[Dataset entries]

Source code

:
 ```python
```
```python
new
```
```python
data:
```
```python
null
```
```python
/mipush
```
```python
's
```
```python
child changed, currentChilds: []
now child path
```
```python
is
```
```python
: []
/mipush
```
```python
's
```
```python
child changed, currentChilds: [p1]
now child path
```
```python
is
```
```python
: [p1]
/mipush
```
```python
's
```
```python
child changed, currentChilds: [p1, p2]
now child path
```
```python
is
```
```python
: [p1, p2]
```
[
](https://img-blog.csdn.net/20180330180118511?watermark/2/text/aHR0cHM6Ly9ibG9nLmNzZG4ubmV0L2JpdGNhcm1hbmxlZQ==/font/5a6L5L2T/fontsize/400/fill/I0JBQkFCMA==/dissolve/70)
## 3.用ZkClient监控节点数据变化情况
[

• [EXERCISE PROMPT]: Copy every record exactly, leaving each line intact.

• [WRITTEN ANSWER]:
Source code

:
 ```python
```
```python
new
```
```python
data:
```
```python
null
```
```python
/mipush
```
```python
's
```
```python
child changed, currentChilds: []
now child path
```
```python
is
```
```python
: []
/mipush
```
```python
's
```
```python
child changed, currentChilds: [p1]
now child path
```
```python
is
```
```python
: [p1]
/mipush
```
```python
's
```
```python
child changed, currentChilds: [p1, p2]
now child path
```
```python
is
```
```python
: [p1, p2]
```
[
](https://img-blog.csdn.net/20180330180118511?watermark/2/text/aHR0cHM6Ly9ibG9nLmNzZG4ubmV0L2JpdGNhcm1hbmxlZQ==/font/5a6L5L2T/fontsize/400/fill/I0JBQkFCMA==/dissolve/70)
## 3.用ZkClient监控节点数据变化情况
[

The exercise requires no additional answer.